:: TEXTE DE LECTURE ::

Sur ce plan, celui qui, en 2008, avait offert un grand rôle à Mickey Rourke, dans The Wrestler, affirme ne pas vouloir se faire une spécialité d’orchestrer les grands retours d’acteurs plus ou moins oubliés.

« En plus d’être difficile sur le plan émotionnel, le rôle de Charlie l’était tout autant sur le plan technique », souligne Darren Aronofsky.

Plusieurs acteurs auraient sans doute pu offrir une bonne performance, mais se seraient-ils tous soumis à une telle discipline ? Brendan devait passer cinq heures sur la chaise de maquillage tous les jours et en passer neuf autres à tourner.

:::
:: DONNÉES EXTRAITES ::

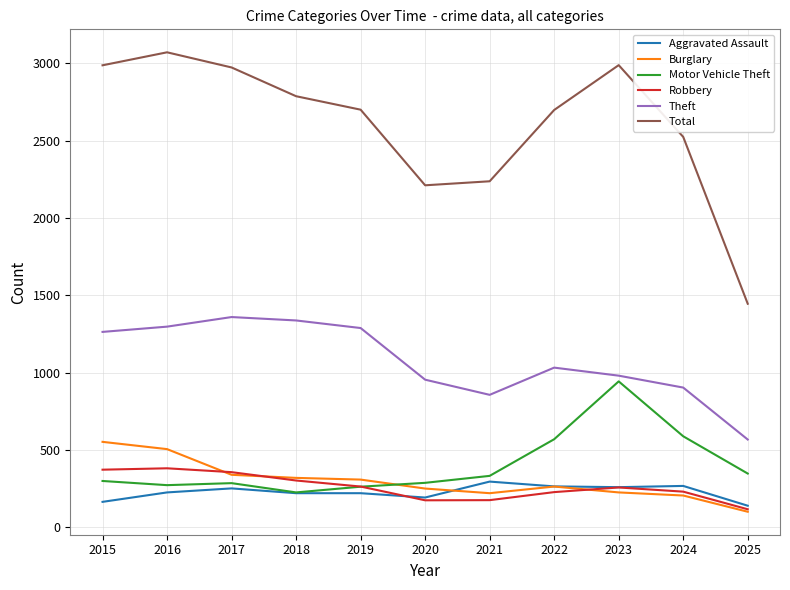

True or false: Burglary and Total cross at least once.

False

:::
:: DONNÉES EXTRAITES ::

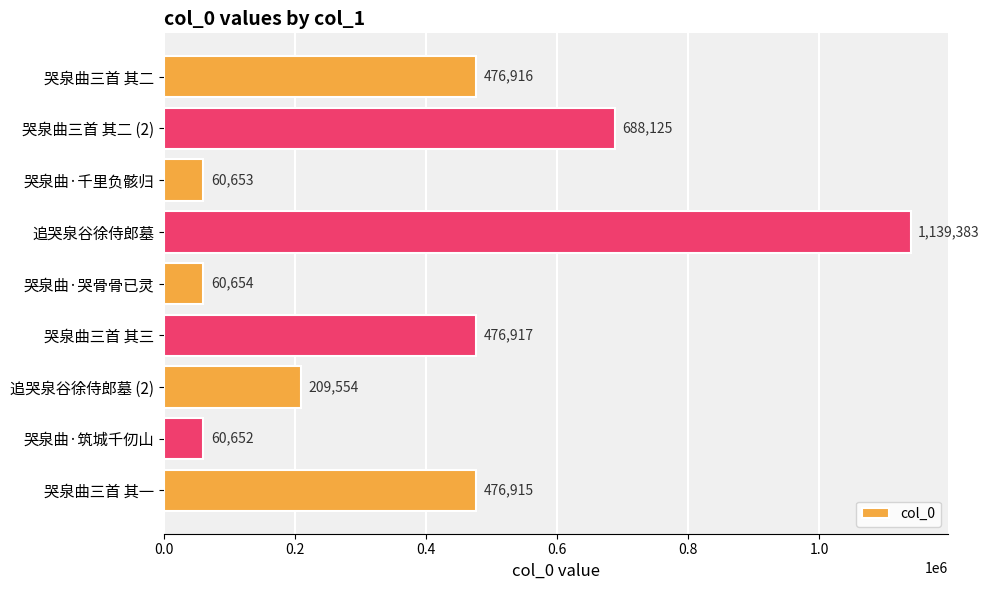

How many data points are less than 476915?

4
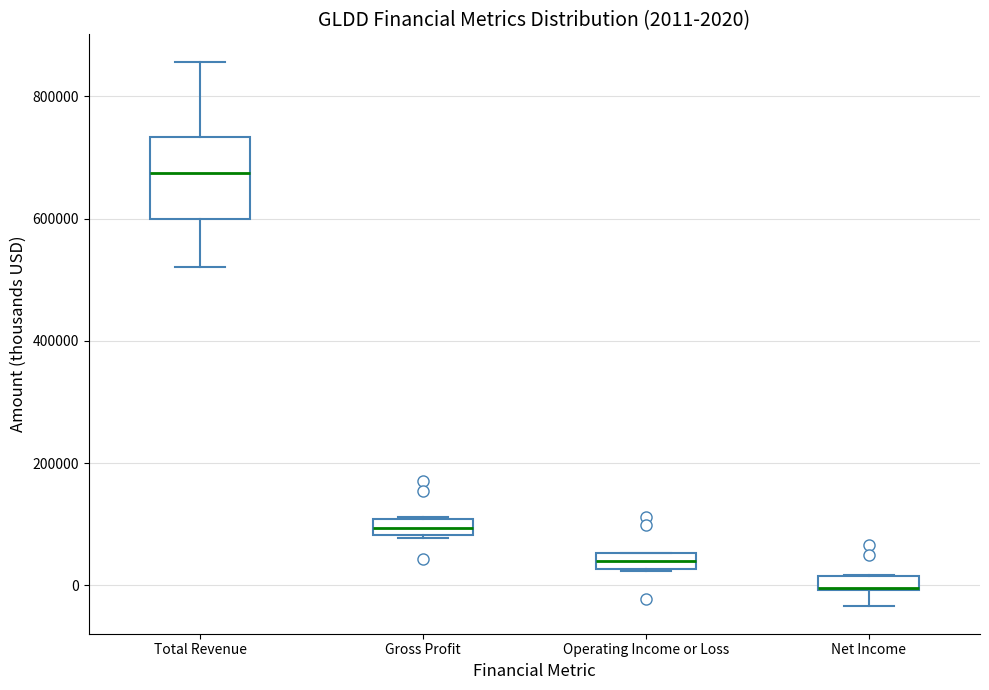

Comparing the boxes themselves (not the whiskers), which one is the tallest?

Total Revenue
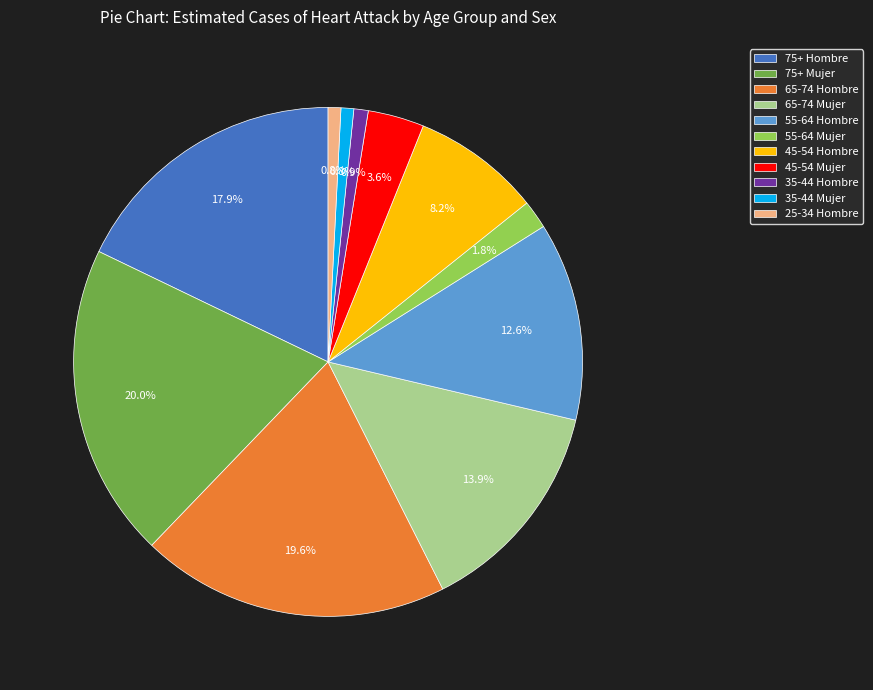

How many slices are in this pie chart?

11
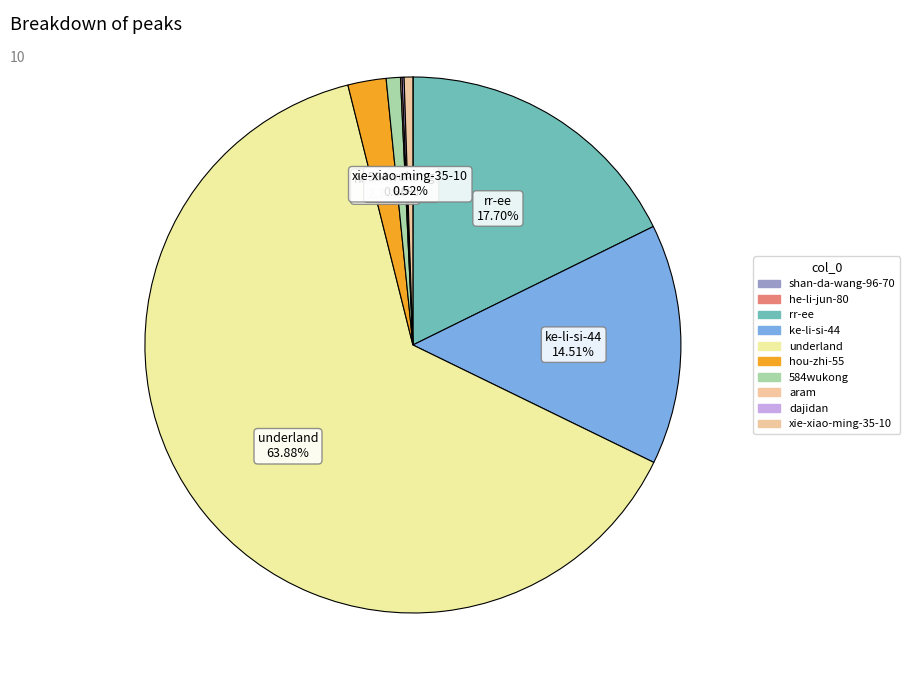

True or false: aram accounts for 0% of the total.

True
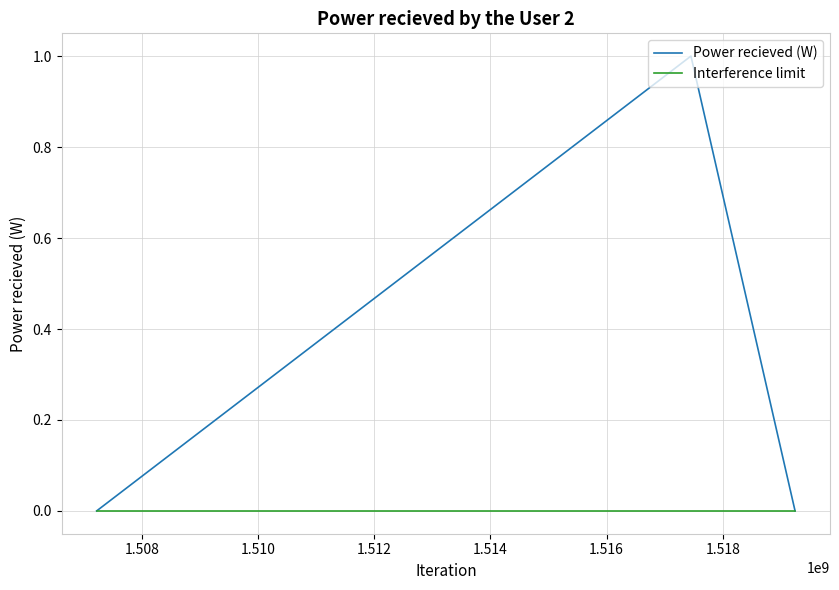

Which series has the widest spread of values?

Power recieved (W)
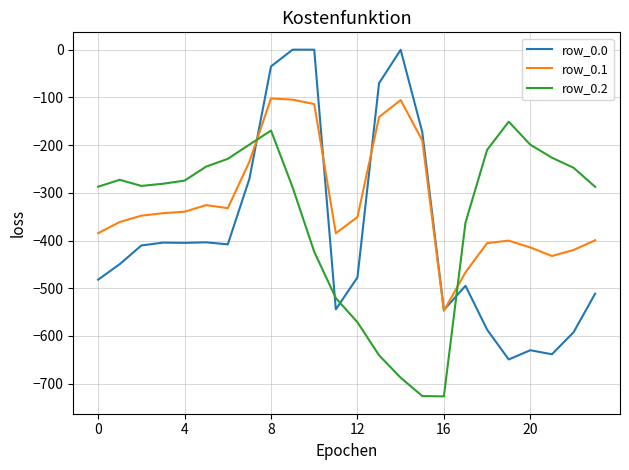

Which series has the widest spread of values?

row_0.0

:::

■ CONSIGNES DE TRAVAIL:
1) Recopiez le passage du texte sur le rôle de Charlie, en commençant à « Plusieurs acteurs auraient » et en terminant à « autres à tourner. ».
2) Poursuivez le texte sur le rôle de Charlie à partir de sa dernière phrase.

■ RÉPONSES PAR TÂCHE:
1)
Plusieurs acteurs auraient sans doute pu offrir une bonne performance, mais se seraient-ils tous soumis à une telle discipline ? Brendan devait passer cinq heures sur la chaise de maquillage tous les jours et en passer neuf autres à tourner.

2)
Darren Aronofsky, réalisateur

« Parfois, poursuit-il, on tombe sur des acteurs qui sont à l’apogée de leur carrière, d’autre fois, sur des comédiens qui n’ont pas eu les mêmes occasions tout le temps. C’était le cas de Mickey à l’époque, et maintenant de Brendan aujourd’hui. La raison principale qui m’a poussé à faire The Whale était d’offrir Charlie au monde afin que sa beauté intérieure puisse briller. On a besoin de ça en ce moment. »

The Whale (La baleine en version française) prendra l’affiche le 21 décembre.